What I can tell you is that the movie opens with Channing Tatum, released from prison after four years for insider trading. He comes home to a strained marriage with Rooney Mara, who plays screwed up and conflicted in the way that Kristen Stewart has made a career of attempting to do but usually not quite pulling off. Mara’s character is in a deep funk, and Side Effects sort of telegraphs a movie about her depression, but then quickly becomes something else entirely. And thank God, because depressed people are the most boring people in the entire world. Cutesily wounded ones (a favorite of indie screenwriters) are a close second. I swear I would jump out a second story window if you tried to make me watch Girl Interrupted again. Anyway, that’s not what this one’s about. We’re introduced to a psychologist played by Jude Law, who before you know it, becomes the main character. And this is the kind of role that makes you remember holy shit, Jude Law is really f*cking good actor. I don’t remember whether it was tabloid stories, bad roles, or general ubiquitousness that made me forget that about him, but Side Effects made me feel bad that I did. C-Tates, meanwhile, who I loved so much in 21 Jump Street and Magic Mike, seems to have backslid just a tad, in a sweet-but-dopey-Finance-Guy role with a slight, unfortunate resemblance to Shia LaBeouf in Wall Street 2, one of the hokiest lame roles of all time. Not completely C-Tates’ fault, but unfortunate.

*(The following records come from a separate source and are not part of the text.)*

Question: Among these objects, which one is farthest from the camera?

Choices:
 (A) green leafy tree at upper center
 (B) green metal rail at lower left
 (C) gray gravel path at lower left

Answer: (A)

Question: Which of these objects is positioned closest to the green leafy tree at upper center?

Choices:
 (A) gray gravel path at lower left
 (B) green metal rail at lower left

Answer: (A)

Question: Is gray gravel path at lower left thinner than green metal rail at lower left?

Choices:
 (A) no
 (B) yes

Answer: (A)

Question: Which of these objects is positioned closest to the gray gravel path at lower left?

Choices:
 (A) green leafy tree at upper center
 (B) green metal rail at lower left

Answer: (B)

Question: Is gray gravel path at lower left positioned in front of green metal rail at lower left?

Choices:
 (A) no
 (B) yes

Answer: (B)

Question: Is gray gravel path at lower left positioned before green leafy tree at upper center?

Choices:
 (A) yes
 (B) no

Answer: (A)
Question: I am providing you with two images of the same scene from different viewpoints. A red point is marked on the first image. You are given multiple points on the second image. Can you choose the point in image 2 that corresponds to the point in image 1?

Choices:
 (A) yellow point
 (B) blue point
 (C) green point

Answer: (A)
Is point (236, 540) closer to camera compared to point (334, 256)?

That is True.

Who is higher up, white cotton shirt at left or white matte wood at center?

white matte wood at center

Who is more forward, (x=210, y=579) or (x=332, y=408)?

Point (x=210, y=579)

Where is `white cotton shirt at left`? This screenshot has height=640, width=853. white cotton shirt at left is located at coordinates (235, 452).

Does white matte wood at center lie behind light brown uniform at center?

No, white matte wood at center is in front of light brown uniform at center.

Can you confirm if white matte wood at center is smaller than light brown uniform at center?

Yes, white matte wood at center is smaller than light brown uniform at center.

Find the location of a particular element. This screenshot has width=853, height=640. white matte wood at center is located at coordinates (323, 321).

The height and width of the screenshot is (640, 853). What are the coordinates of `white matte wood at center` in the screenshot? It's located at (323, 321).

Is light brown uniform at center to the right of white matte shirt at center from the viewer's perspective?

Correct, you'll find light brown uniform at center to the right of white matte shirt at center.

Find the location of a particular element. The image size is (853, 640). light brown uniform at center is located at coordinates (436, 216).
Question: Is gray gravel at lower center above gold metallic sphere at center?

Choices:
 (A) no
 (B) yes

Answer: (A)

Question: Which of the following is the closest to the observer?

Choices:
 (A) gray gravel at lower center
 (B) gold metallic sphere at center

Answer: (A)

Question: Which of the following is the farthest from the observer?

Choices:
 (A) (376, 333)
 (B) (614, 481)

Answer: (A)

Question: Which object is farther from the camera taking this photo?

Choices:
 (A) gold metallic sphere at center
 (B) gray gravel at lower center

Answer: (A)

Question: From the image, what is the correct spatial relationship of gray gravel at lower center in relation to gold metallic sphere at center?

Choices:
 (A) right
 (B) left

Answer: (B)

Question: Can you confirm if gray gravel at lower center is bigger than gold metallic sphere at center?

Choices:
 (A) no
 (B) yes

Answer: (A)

Like the rom-com, the thriller has been degraded in recent years, by directors who want to be Hitchcock but don’t have the chops, churning out forgettable shrug factories with names I can’t even remember. It’s only once in a long while that you get a The Insider or a Michael Clayton, and Side Effects is that kind of diamond in the rough.

My buddy Laremy has seen it twice already and thinks it’s Soderbergh’s best movie. Having seen Side Effects only once myself, I cautiously give the edge to Magic Mike and Out of Sight, which are a little more fun. Side Effects is smart and exciting and well crafted, but there’s also a character in it – Jude Law’s wife, played by Vinessa Shaw, who was once Jonathan Brandis’s love interest in Ladybugs, a fact that trying to remember will bug you for the entire movie if you don’t know going in – who’s one of those obnoxious thriller-prop characters who moves the plot forward only by reacting in angry and not-believable ways to almost everything her husband does. You know how in rom-coms there’s always a moment late in the second act where one of the leads refuses to accept the other’s generally-good motives, even though it seems pretty clear to everyone in the audience? And it’s not really believable at all except as a reason for one of them to have a last-minute epiphany and run through an airport somewhere? Vinessa Shaw’s character is kind of like that. Not a lot going on besides vinegar and well-timed frowns. Thankfully she’s not in it much. There’s also a plot twist or two that are a little bit… CSI Miami. Ultimately, that’s what makes Side Effects a movie to me and not a film. But Side Effects is damned good at being a movie.